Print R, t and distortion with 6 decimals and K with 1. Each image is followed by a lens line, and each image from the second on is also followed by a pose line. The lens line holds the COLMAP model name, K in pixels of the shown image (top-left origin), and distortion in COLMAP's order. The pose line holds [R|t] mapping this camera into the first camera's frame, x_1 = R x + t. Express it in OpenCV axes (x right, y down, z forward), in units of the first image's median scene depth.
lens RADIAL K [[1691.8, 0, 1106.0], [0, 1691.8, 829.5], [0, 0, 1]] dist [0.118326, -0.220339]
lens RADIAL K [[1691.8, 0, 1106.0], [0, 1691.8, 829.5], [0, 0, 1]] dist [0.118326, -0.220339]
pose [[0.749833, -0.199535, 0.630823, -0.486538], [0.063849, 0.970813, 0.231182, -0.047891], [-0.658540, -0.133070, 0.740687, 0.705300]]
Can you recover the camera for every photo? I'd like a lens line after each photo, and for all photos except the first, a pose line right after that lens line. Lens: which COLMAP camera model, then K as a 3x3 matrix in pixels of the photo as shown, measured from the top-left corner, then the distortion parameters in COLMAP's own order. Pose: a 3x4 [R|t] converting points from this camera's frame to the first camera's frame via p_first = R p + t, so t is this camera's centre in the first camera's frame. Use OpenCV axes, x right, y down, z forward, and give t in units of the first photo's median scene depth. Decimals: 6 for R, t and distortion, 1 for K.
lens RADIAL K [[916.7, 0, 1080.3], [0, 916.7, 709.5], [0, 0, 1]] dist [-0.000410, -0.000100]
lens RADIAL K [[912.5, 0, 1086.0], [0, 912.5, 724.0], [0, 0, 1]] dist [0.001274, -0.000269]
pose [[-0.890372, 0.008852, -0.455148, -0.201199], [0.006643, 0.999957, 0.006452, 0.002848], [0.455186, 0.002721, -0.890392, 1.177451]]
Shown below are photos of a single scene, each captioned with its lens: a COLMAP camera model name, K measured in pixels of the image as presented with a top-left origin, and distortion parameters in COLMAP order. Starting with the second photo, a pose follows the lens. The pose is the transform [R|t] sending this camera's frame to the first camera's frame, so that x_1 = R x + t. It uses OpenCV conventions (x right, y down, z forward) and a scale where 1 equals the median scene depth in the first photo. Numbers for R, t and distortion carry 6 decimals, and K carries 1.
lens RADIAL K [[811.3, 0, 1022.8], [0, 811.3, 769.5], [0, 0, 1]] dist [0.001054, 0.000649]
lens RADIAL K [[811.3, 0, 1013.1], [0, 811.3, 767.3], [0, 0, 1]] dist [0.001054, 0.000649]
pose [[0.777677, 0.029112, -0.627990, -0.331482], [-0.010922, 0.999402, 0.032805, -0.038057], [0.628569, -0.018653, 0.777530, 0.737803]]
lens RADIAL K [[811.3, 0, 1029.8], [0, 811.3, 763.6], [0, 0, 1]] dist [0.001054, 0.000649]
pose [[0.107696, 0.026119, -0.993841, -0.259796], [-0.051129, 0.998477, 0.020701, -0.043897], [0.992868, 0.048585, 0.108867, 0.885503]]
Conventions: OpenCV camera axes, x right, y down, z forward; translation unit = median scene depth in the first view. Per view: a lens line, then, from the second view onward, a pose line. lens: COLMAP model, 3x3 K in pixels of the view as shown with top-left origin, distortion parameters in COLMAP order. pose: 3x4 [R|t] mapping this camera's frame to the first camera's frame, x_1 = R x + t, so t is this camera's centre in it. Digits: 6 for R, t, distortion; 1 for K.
------------------------------------------------------------------------
Exercise details: Rewrite the lines of the listing above, starting at the line that contains "Shown below are" and ending at the line that contains "0.048585, 0.108867, 0.885503]]", as a JSON list of strings with one string per line. Leave out blank lines.

Solution for this exercise:
[
  "Shown below are photos of a single scene, each captioned with its lens: a COLMAP camera model name, K measured in pixels of the image as presented with a top-left origin, and distortion parameters in COLMAP order. Starting with the second photo, a pose follows the lens. The pose is the transform [R|t] sending this camera's frame to the first camera's frame, so that x_1 = R x + t. It uses OpenCV conventions (x right, y down, z forward) and a scale where 1 equals the median scene depth in the first photo. Numbers for R, t and distortion carry 6 decimals, and K carries 1.",
  "lens RADIAL K [[811.3, 0, 1022.8], [0, 811.3, 769.5], [0, 0, 1]] dist [0.001054, 0.000649]",
  "lens RADIAL K [[811.3, 0, 1013.1], [0, 811.3, 767.3], [0, 0, 1]] dist [0.001054, 0.000649]",
  "pose [[0.777677, 0.029112, -0.627990, -0.331482], [-0.010922, 0.999402, 0.032805, -0.038057], [0.628569, -0.018653, 0.777530, 0.737803]]",
  "lens RADIAL K [[811.3, 0, 1029.8], [0, 811.3, 763.6], [0, 0, 1]] dist [0.001054, 0.000649]",
  "pose [[0.107696, 0.026119, -0.993841, -0.259796], [-0.051129, 0.998477, 0.020701, -0.043897], [0.992868, 0.048585, 0.108867, 0.885503]]"
]